Troxel and Matthews recently summarized the evidence regarding the ways in which martial conflict and divorce can have a negative effect on the physical health of children. Not only do they suggest that there is evidence that children's health can be comprised by marital difficulties, but they also suggest that childhood adversity can disrupt the development of the stress response in children and increase the sensitivity or reaction to stressful circumstances later in life.

Further exploring these hypotheses, researchers have begun to look into the specific health outcomes that may result from divorce. Esme Fuller-Thomson and Angela Dalton just reported (forthcoming in the International Journal of Stroke) a potential link between parental divorce and increased likelihood of a stroke. Based on data collected by the Centers for Disease Control and Prevention, the researchers examined the health records of 5,632 women and 3,900 men from a nationwide sample of the US population.

They took considerable effort to isolate the role of parental divorce related to stroke by excluding all individuals who reported any type of childhood abuse and those who had a parent who was a substance abuser. They also collected information about income, education, physical activity, body mass index, alcohol use, smoking, diabetes, social support, marital status, mental health issues and health care use. In short, the scientists were trying to identify all the other possible causes of stroke and make sure that none of these factors accounted for the likelihood of stroke.

Even after controlling for all these factors, parental divorce still increased the likelihood that men would suffer a stroke by three times. The scientists did not find this effect for women.

Fuller-Thomson and Dalton explain that this may happen because of a process called "biological embedding" which "proposes that early adversities may affect health across the lifespan by influencing the normal development of the hypothalamus-pituitary-adrenal axis."

Why are men vulnerable, but not women? Although there have been some reports that boys have greater risk of mental health problems than girls following divorce, the evidence has largely been mixed. Since we know very little about the circumstances of the parental divorce, it is important to wait for further studies to provide more information about gender differences regarding stroke and other physical health issues.
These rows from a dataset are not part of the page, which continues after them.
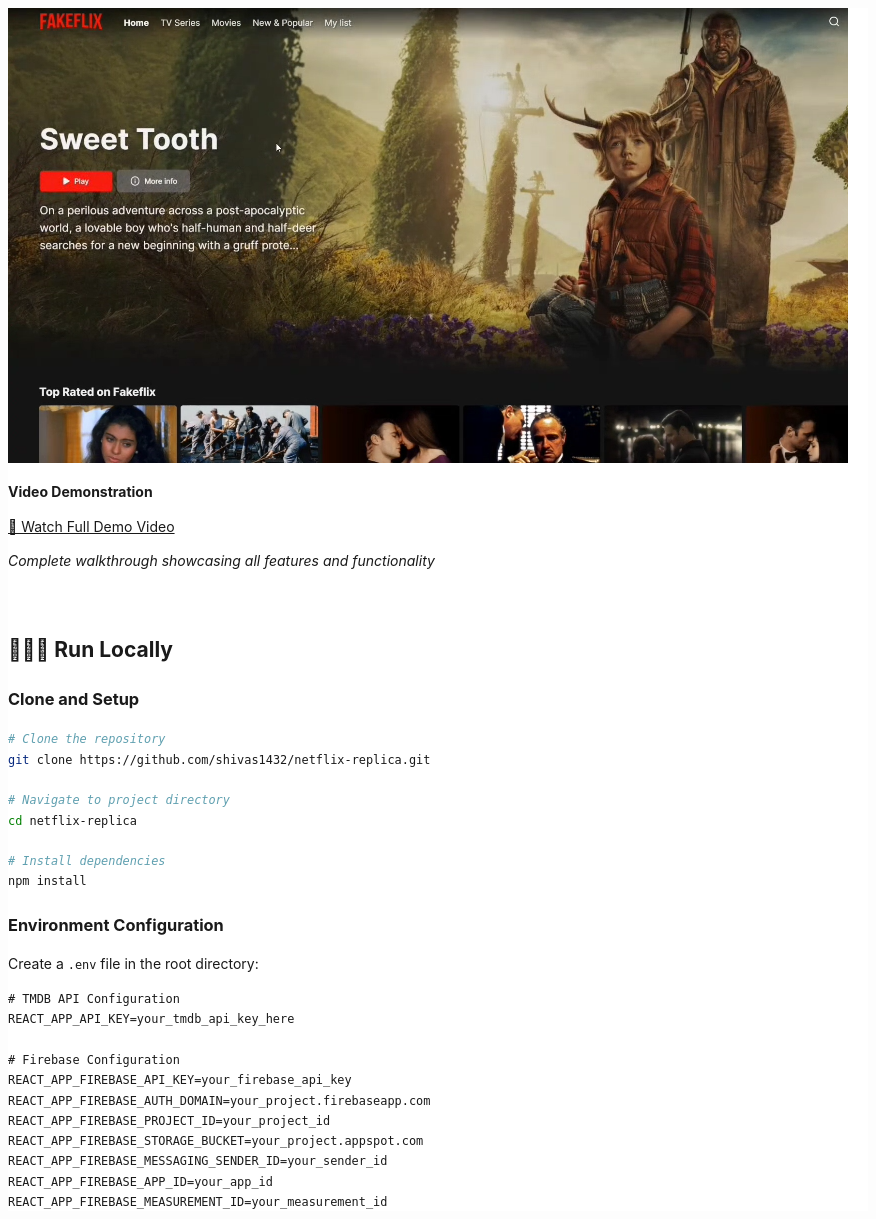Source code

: ![Netflix Replica Mobile View](https://github.com/shivas1432/netflix-replica/raw/main/public/image1.png)

**Video Demonstration**

[🎥 Watch Full Demo Video](https://github.com/shivas1432/netflix-replica/raw/main/public/demo.mp4)

*Complete walkthrough showcasing all features and functionality*

<br/>

## 👨🏻‍💻 Run Locally

### **Clone and Setup**

```bash
# Clone the repository
git clone https://github.com/shivas1432/netflix-replica.git

# Navigate to project directory
cd netflix-replica

# Install dependencies
npm install
```

### **Environment Configuration**

Create a `.env` file in the root directory:

```env
# TMDB API Configuration
REACT_APP_API_KEY=your_tmdb_api_key_here

# Firebase Configuration
REACT_APP_FIREBASE_API_KEY=your_firebase_api_key
REACT_APP_FIREBASE_AUTH_DOMAIN=your_project.firebaseapp.com
REACT_APP_FIREBASE_PROJECT_ID=your_project_id
REACT_APP_FIREBASE_STORAGE_BUCKET=your_project.appspot.com
REACT_APP_FIREBASE_MESSAGING_SENDER_ID=your_sender_id
REACT_APP_FIREBASE_APP_ID=your_app_id
REACT_APP_FIREBASE_MEASUREMENT_ID=your_measurement_id
```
So what should we make of these findings? The results are too tentative for parents and practitioners to make a big deal of, though its important to note that researchers continue to identify "marital conflict" as the specific mechanism that is often at the core of these health-related findings. This should remind all parents -- cohabiting, married, divorced or remarried -- to find ways to resolve differences and work out conflicts in ways that diminish rather than escalate conflicts. There are many useful resources available to couples to help them to learn better strategies for dealing with differences.